### SOURCE INFORMATION

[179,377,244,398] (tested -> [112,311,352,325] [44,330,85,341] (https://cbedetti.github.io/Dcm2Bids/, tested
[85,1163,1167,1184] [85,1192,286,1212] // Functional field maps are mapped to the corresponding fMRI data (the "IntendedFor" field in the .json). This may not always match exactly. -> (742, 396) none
==
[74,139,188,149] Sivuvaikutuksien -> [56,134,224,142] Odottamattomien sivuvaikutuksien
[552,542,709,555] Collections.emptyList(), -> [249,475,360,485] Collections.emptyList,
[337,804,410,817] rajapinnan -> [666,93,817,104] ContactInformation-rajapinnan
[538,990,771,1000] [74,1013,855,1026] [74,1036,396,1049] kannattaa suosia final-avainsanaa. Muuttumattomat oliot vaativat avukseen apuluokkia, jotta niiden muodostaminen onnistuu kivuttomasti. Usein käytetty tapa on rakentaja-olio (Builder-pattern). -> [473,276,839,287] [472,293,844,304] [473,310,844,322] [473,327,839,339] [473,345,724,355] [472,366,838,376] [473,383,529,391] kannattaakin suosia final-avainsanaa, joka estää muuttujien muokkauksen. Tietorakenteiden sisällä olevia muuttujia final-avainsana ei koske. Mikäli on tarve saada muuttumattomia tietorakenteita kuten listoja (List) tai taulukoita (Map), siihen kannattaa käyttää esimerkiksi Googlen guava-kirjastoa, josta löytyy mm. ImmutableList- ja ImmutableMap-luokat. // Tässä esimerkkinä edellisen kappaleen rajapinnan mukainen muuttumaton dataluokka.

### EXERCISE GOAL
Would you please return all lines from the listing above that contain "rajapinnan"?

### SOLUTION TO THE PROBLEM
[337,804,410,817] rajapinnan -> [666,93,817,104] ContactInformation-rajapinnan
[538,990,771,1000] [74,1013,855,1026] [74,1036,396,1049] kannattaa suosia final-avainsanaa. Muuttumattomat oliot vaativat avukseen apuluokkia, jotta niiden muodostaminen onnistuu kivuttomasti. Usein käytetty tapa on rakentaja-olio (Builder-pattern). -> [473,276,839,287] [472,293,844,304] [473,310,844,322] [473,327,839,339] [473,345,724,355] [472,366,838,376] [473,383,529,391] kannattaakin suosia final-avainsanaa, joka estää muuttujien muokkauksen. Tietorakenteiden sisällä olevia muuttujia final-avainsana ei koske. Mikäli on tarve saada muuttumattomia tietorakenteita kuten listoja (List) tai taulukoita (Map), siihen kannattaa käyttää esimerkiksi Googlen guava-kirjastoa, josta löytyy mm. ImmutableList- ja ImmutableMap-luokat. // Tässä esimerkkinä edellisen kappaleen rajapinnan mukainen muuttumaton dataluokka.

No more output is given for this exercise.